How fun! She yelled. And the birds trembled in ecstasy to the sound of her call. She brought out her paint brush which was tucked in her bosom. And the stick and ball rolled right to her feet, like little magnets. Like little boys calling for their mother’s milk. Thud! against her big toe. Frightened and in awe, the stick lay back, wide eyed and flaccid. And the ball lay ajar, cigarette hanging from gappy teeth.
You are mine now! She cried. And they did not budge. She began to extend her foot, black boot oiled in mink oil, to crush their heads and penises like boiled cherry tomatoes. How easy it would be...but perhaps not as pleasurable. So she decided, I will grow another leg. And she grunted and pushed. And out from her thigh emerged a thick bone. Like shifting tectonic plates the muscles and ligaments followed. And stick and ball cowered and waited for their end. Four stiff white toes reached out for them like four falcons at play. And just before she reached them, Ball yelled out.

What? She said
Wait! Please wait!
They talk! She exclaimed. They are not half-witted and useless afterall!
Please! I am an artist too! I say!
Are you? She asked, fascinated. And what is it that you art? She proceeded.
I am a painter, said Ball. I paint what I feel, I paint what is deep inside my head. I paint and let this dance through my arms.

And she shed a tear and felt merciful. And gave him light from the red moon from which to paint. And stick wrote about it in a journal, sharing his thoughts over tea and chili in the cold night air.
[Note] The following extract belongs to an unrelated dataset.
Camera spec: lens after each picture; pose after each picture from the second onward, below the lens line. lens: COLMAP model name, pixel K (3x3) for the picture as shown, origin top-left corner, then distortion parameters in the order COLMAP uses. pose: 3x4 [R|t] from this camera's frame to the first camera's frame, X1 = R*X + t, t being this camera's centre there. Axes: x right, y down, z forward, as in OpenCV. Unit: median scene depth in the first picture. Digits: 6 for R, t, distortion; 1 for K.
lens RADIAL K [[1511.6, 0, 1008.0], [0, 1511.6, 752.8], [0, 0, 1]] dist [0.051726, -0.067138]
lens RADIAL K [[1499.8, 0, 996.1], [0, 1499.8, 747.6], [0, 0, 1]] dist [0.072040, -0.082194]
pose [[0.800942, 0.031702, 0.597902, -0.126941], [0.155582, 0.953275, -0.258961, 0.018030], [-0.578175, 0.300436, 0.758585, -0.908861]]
‘What did I like to do when I was very young, Ma?’ without a pause, Ma replied, ‘You loved to put on Opera and dance naked in the living room.” And she remembered hearing the strong haunting voice of Kathleen Battle through the speaker. Mozart pumping, echoing throughout her whole body. And she remembered how if she started to sing along she would weep.
The next day the girl decided to play Ave Maria. It had been ten years since she’d heard the song. The music started and it floated heavily from below her stomach to the front of her head. She took off her clothing so that she was bare in the afternoon light. As she spun and pointed her toes her whole being turned salty. As salty as the teary Red Sea. And she floated, floated away.
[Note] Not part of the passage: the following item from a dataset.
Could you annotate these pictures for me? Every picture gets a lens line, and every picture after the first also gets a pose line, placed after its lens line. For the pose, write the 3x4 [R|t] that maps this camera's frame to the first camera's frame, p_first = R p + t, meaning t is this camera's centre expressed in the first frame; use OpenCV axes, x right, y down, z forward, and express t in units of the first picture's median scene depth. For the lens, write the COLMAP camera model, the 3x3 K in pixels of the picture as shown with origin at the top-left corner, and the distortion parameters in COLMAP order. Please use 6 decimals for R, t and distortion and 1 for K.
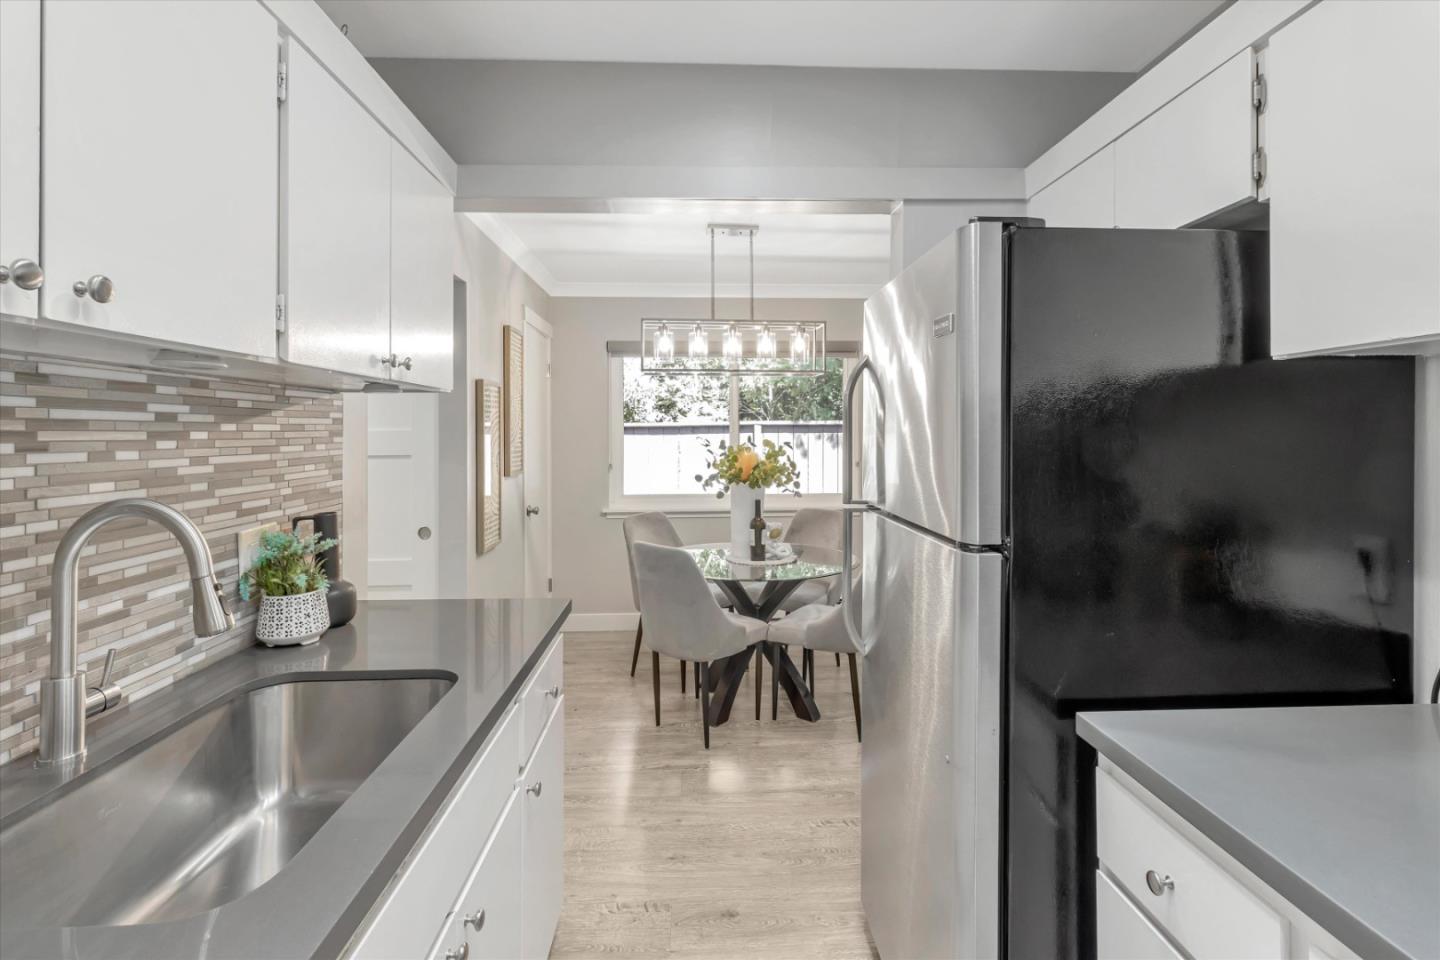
lens RADIAL K [[689.9, 0, 727.1], [0, 689.9, 436.5], [0, 0, 1]] dist [-0.003304, -0.000539]
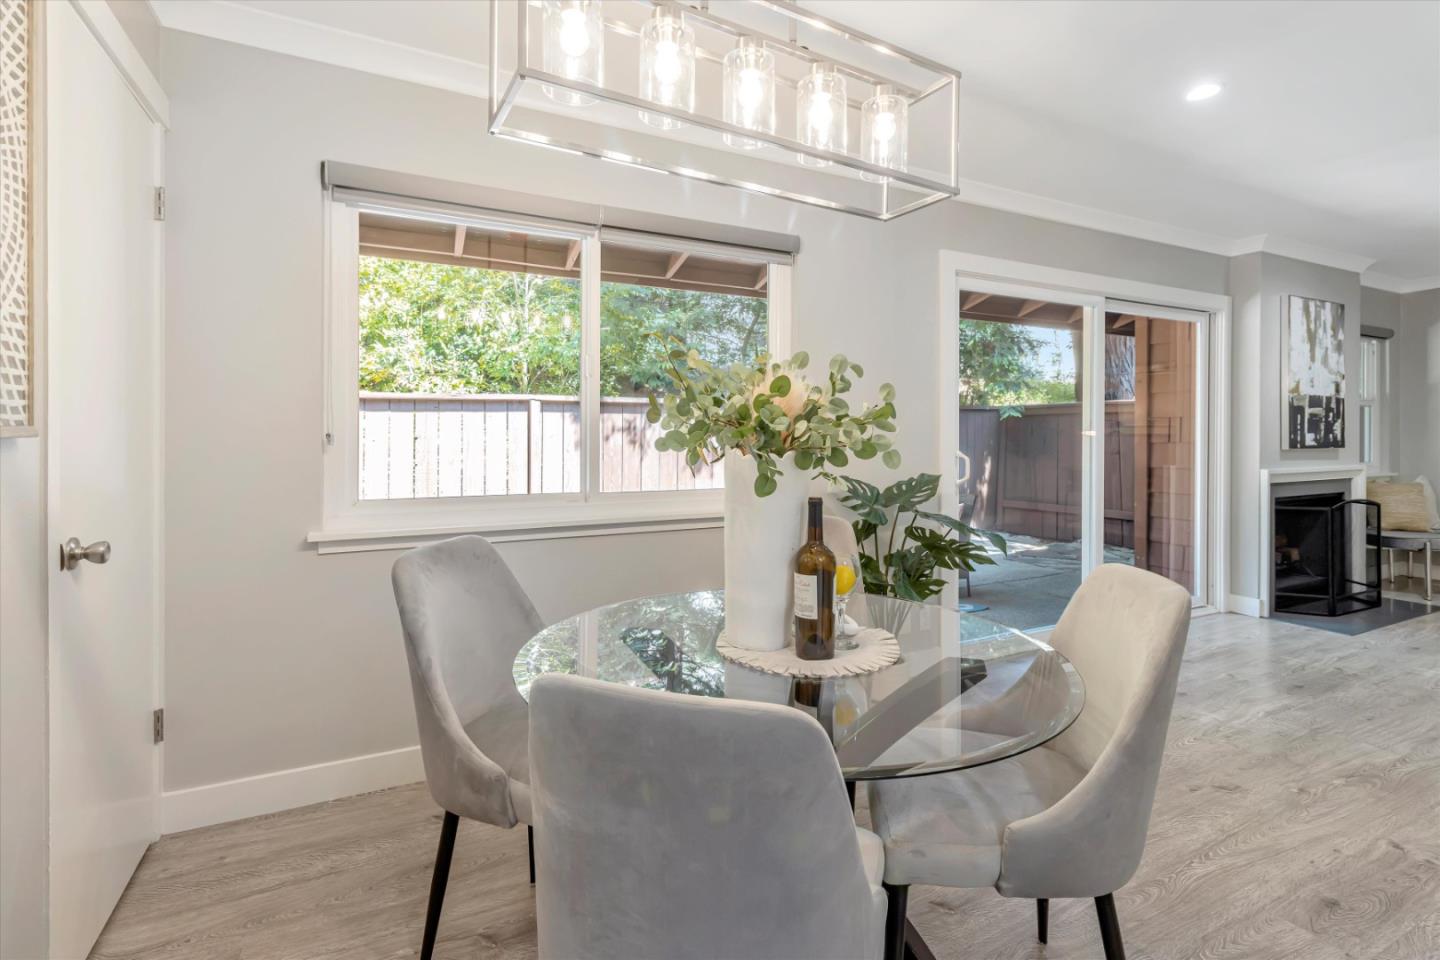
lens RADIAL K [[689.9, 0, 727.1], [0, 689.9, 436.5], [0, 0, 1]] dist [-0.003304, -0.000539]
pose [[0.911803, 0.005777, 0.410587, -0.136754], [-0.006381, 0.999980, 0.000100, 0.049250], [-0.410578, -0.002711, 0.911821, 0.571740]]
Once the world ends, once california is burnt to a crisp, and New York a permanent winter land, and the oceans devour the coasts, and the jungles shrivel up, and humanity disappears...God will bless us with another Adam. But he will be named Aaron this time. He will have a beard and a polka-dot bathing suit. He will live in a cave called “Kaja’s Cave” which will protect him from the elements. And he will have two best friends plant pillow and dead dog. One day Aaron will meet Guy, and they will fall in love for a little bit. One night, Guy will find a bottle. ‘Don’t drink from the bottle!’ yells out Aaron. But Guy will not listen and he will drink, and drink, and drink…And soon Guy and Aaron will be stuck in the ghost world.


I paint lots of pink penises. Chody ones, bulging ones, some that are soft, some that are semi-erect. Sometimes they seem like they have a mind of their own. Changing and undulating with the heat and the cold. They always know when I am staring at them, sometimes they wink at me. I paint the men that are attached to these penises--live--which usually ends up being my boyfriend, because he’s cheap.